Los Angeles, California (CNN) -- Hundreds of fire personnel appeared to be making progress against wildfires ripping across Kern County, California.

The southern California community was hit this week by two wildfires 60 miles apart: the Bull Fire, southeast of the town of Tehachapi, and the West Fire, north of Tehachapi in the Sequoia National Forest.

Fire and forestry officials reported little fire activity in the Bull Fire overnight, though the blaze still was burning in grass and brush on both sides of the Kern River. The Bull Fire is 12 percent contained, and has burned more than 16,000 acres.

Thursday, crews will continue to mop up the fire line on the southern edge of the fire to make sure no hot spots remain. And crews will continue the construction of a fire line along the western and eastern flanks, as well as the northern perimeter, to stop the fire's spread. Helicopters and air tankers will be on hand to support crews working on the ground.

The Bull Fire hasn't prompted evacuations. Eight homes and six outbuildings have been destroyed in the Bull Fire.

Fire officials revised the number of structures destroyed by the West Fire to 25, down from 30 to 40, according to CNN affiliate KTLA. Most were homes.

The West Fire has burned more than 1,400 acres. It was 25 percent contained Wednesday night, according to Kern County fire officials. Lower temperatures and calmer winds made firefighting efforts a little easier. The California Department of Forestry and Fire Protection told CNN affiliate KTLA that if the weather continued to cooperate, they expected to have the West Fire fully contained by Friday.

A task force made up of law enforcement personnel from the U.S. Forest Service, Bureau of Land Management, Kern County Fire Department, and the Kern County Sheriff's Office was formed to investigate the Bull Fire. The task force, which was following up on multiple tips called in by residents, has set up a tip line for anyone with information pertaining to the start of the Bull Fire: 1-877-FIRE-TIP (1-877-347-3847).

Wednesday, California Gov. Arnold Schwarznegger declared a state of emergency for Kern County.
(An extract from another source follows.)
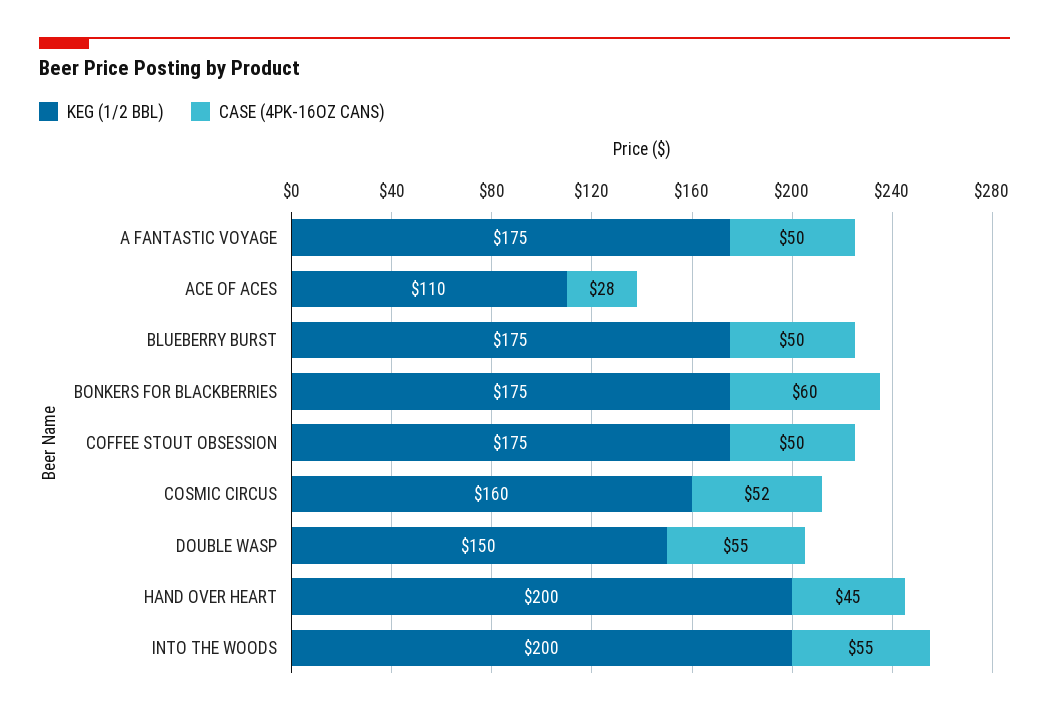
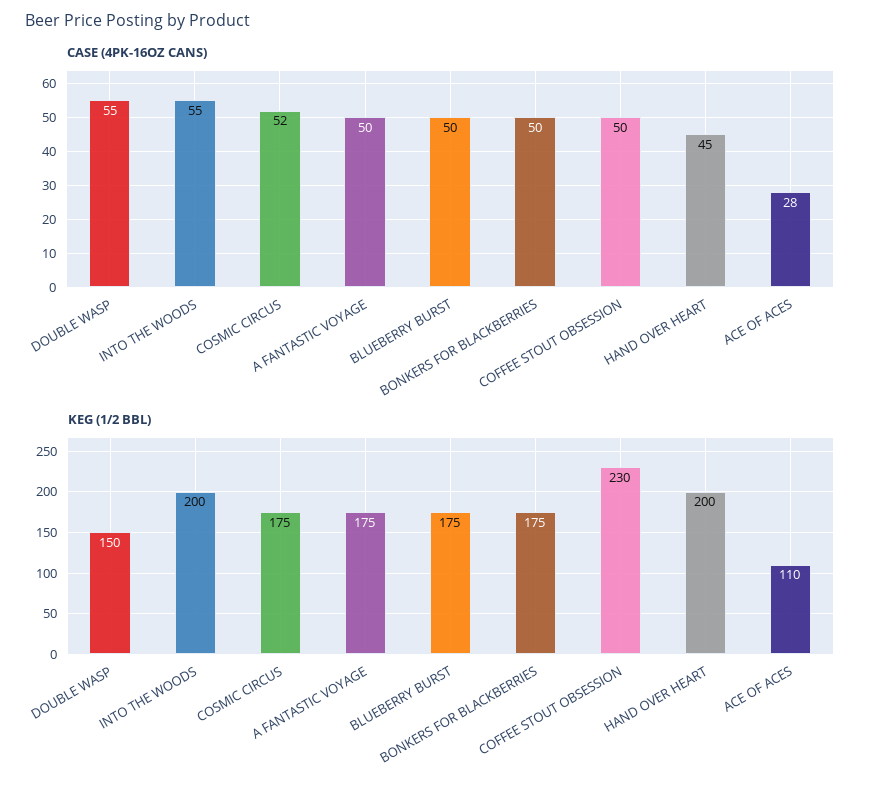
CASE (4PK-16OZ CANS), BONKERS FOR BLACKBERRIES: 60 -> 50
KEG (1/2 BBL), COFFEE STOUT OBSESSION: 175 -> 230
KEG (1/2 BBL), COSMIC CIRCUS: 160 -> 175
An evacuation center was set up at the old junior high school in Tehachapi for evacuees and their pets. Animal control was taking large animals, authorities said. Hundreds of people are still evacuated out of the path of the West Fire.

One Kern County evacuee told CNN affiliate KTLA, she was evacuating when the fire exploded nearby propane tanks in quick succession. "It was just terrifying," she said.

Visitors and residents are warned to keep their car and house windows closed, as there is a lot of smoke in the area, said U.S. Bureau of Land Management spokeswoman Michelle Puckett. Puckett said wildfires can be sparked by people using off-road vehicles and lawn equipment during midday. She said that using such equipment during early morning and evening, when temperatures are lower and humidity is higher, can help minimize the risk of starting a fire.

The Sequoia National Forest of 1.2 million acres is one of 19 national forests in California. It takes its name from the giant sequoia, the world's largest tree, which grows in more than 30 groves on the forest's lower slopes.

This is a prime time for tourism in the area, with no vacancies at hotels and bed-and-breakfasts, Puckett said.

Kern County is approximately 130 miles north of Los Angeles.